Form of Non-Qualified Stock Option Agreement – Non-Employee Directors

SEAHAWK DRILLING, INC.

2009 LONG-TERM INCENTIVE PLAN

NON-QUALIFIED STOCK OPTION AGREEMENT

This option agreement (“Option Agreement” or “Agreement”) executed between SEAHAWK DRILLING, INC. (the “Company”), and                          (the “Optionee”), a non-employee Director of the Company, regarding a right (the “Option”) awarded to the Optionee on                                  (the “Grant Date”) to purchase from the Company up to but not exceeding in the aggregate                      shares of Common Stock (as defined in the Seahawk Drilling, Inc. 2009 Long-Term Incentive Plan (the “Plan”)) at $    .     per share (the “Grant Price”), such number of shares and such price per share being subject to adjustment as provided in the Plan, and further subject to the following terms and conditions:

 

 

1.

Relationship to Plan.

This Option is subject to all of the terms, conditions and provisions of the Plan and administrative interpretations thereunder, if any, which have been adopted by the Committee and are in effect on the date hereof. Except as defined herein, capitalized terms shall have the same meanings ascribed to them under the Plan.
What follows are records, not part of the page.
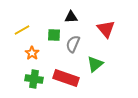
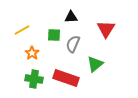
red triangle: rotated 12 degrees clockwise
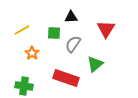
green square: moved 2 px up
gray semicircle: rotated 12 degrees clockwise
green cross: moved 10 px left, 7 px down
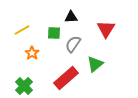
red rectangle: rotated 60 degrees counterclockwise
green cross: rotated 36 degrees clockwise
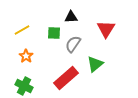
orange star: moved 6 px left, 3 px down
green cross: rotated 18 degrees counterclockwise
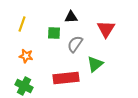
yellow line: moved 6 px up; rotated 42 degrees counterclockwise
gray semicircle: moved 2 px right
orange star: rotated 24 degrees counterclockwise
red rectangle: rotated 35 degrees clockwise
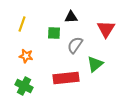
gray semicircle: moved 1 px down
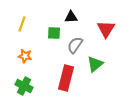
orange star: moved 1 px left
red rectangle: rotated 70 degrees counterclockwise
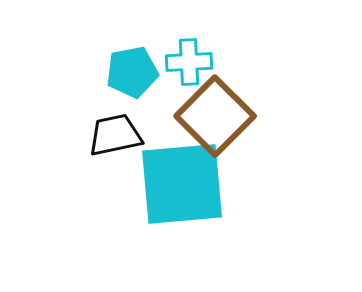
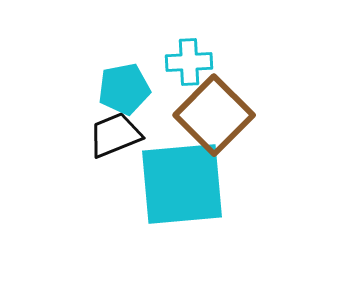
cyan pentagon: moved 8 px left, 17 px down
brown square: moved 1 px left, 1 px up
black trapezoid: rotated 10 degrees counterclockwise
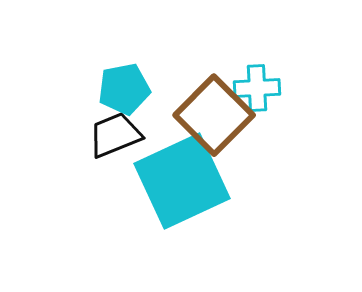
cyan cross: moved 68 px right, 26 px down
cyan square: moved 3 px up; rotated 20 degrees counterclockwise
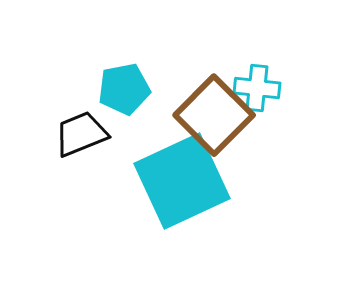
cyan cross: rotated 9 degrees clockwise
black trapezoid: moved 34 px left, 1 px up
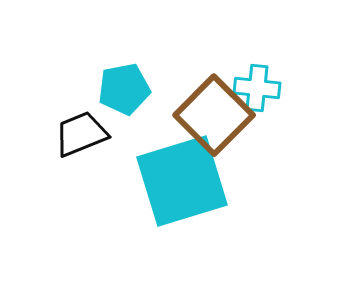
cyan square: rotated 8 degrees clockwise
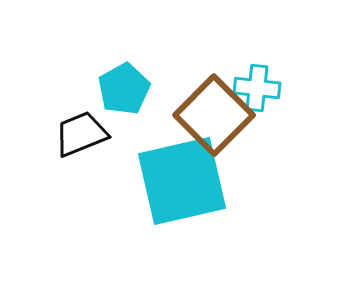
cyan pentagon: rotated 18 degrees counterclockwise
cyan square: rotated 4 degrees clockwise
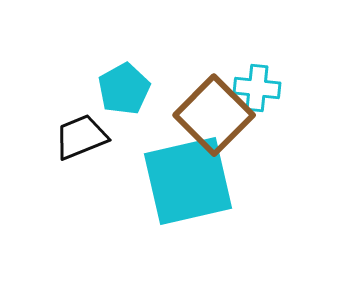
black trapezoid: moved 3 px down
cyan square: moved 6 px right
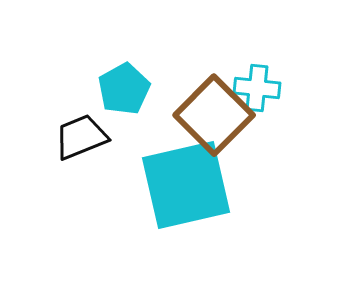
cyan square: moved 2 px left, 4 px down
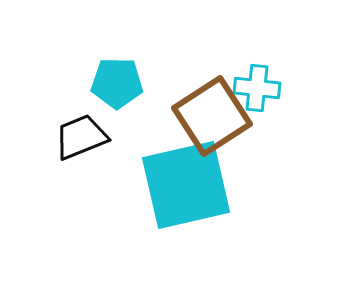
cyan pentagon: moved 7 px left, 6 px up; rotated 30 degrees clockwise
brown square: moved 2 px left, 1 px down; rotated 12 degrees clockwise
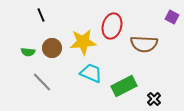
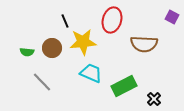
black line: moved 24 px right, 6 px down
red ellipse: moved 6 px up
green semicircle: moved 1 px left
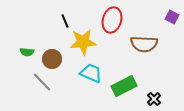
brown circle: moved 11 px down
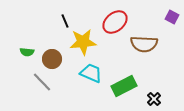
red ellipse: moved 3 px right, 2 px down; rotated 35 degrees clockwise
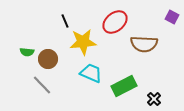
brown circle: moved 4 px left
gray line: moved 3 px down
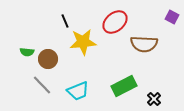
cyan trapezoid: moved 13 px left, 18 px down; rotated 135 degrees clockwise
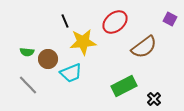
purple square: moved 2 px left, 2 px down
brown semicircle: moved 3 px down; rotated 40 degrees counterclockwise
gray line: moved 14 px left
cyan trapezoid: moved 7 px left, 18 px up
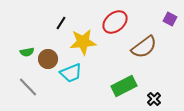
black line: moved 4 px left, 2 px down; rotated 56 degrees clockwise
green semicircle: rotated 16 degrees counterclockwise
gray line: moved 2 px down
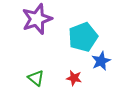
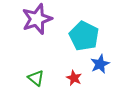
cyan pentagon: moved 1 px right, 1 px up; rotated 24 degrees counterclockwise
blue star: moved 1 px left, 3 px down
red star: rotated 14 degrees clockwise
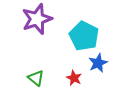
blue star: moved 2 px left, 1 px up
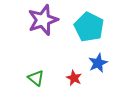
purple star: moved 6 px right, 1 px down
cyan pentagon: moved 5 px right, 9 px up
For purposes of this Option Agreement:

(a) “Disability” has the meaning set forth in Section 1.409A-3(i)(4)(A) of the Treasury Regulations and shall be determined by the Committee in its sole discretion.

(b) “Exchange Act” means the Securities Exchange Act of 1934, as amended.

(c) “Option Shares” means the shares of Common Stock covered by this Option Agreement.

 

 

2.

Exercise Schedule.

This Option may be exercised in full on the Grant Date and may be exercised in whole or in part (at any time or from time to time) until expiration of the Option pursuant to the terms of this Agreement or the Plan.

 

 

3.

Termination of Option

The Option hereby granted shall terminate and be of no force and effect with respect to any shares of Common Stock not previously purchased by the Optionee at the earliest time specified below:

(a) the tenth anniversary of the Grant Date;


(b) if Optionee resigns or is removed as a Director of the Company for serious misconduct (as determined by the Committee) at any time after the Grant Date, then the Option shall terminate immediately upon such termination of Optionee’s service as a Director;

(c) if Optionee resigns or is removed as a Director of the Company for any reason other than death or Disability or serious misconduct, then the Option shall terminate on the first business day following the expiration of the 60-day period which began on the date of termination of Optionee’s service as a Director; or

(d) if Optionee resigns or is removed as a Director of the Company due to (i) death at any time after the Grant Date and while serving as a Director of the Company or within 60 days after termination of such service or (ii) Disability at any time after the Grant Date, then the Option shall terminate on the first business day following the expiration of the one-year period which began on the date of Optionee’s death or Disability, as applicable.

 

 

4.

Exercise of Option

Subject to the limitations set forth herein and in the Plan, this Option may be exercised by written notice provided to the Company as set forth in Section 5. Such written notice shall (a) state the number of shares of Common Stock with respect to which the Option is being exercised and (b) be accompanied by cash or shares of Common Stock (not subject to limitations on transfer) or a combination of cash and Common Stock payable to Seahawk Drilling, Inc. in the full amount of the purchase price for any shares of Common Stock being acquired; provided, however, that any shares of Common Stock delivered in payment of the option price must be shares that the Optionee has owned for a period of at least six months prior to the date of exercise. For the purpose of determining the amount, if any, of the purchase price satisfied by payment in Common Stock, such Common Stock shall be valued at its Fair Market Value on the date of exercise.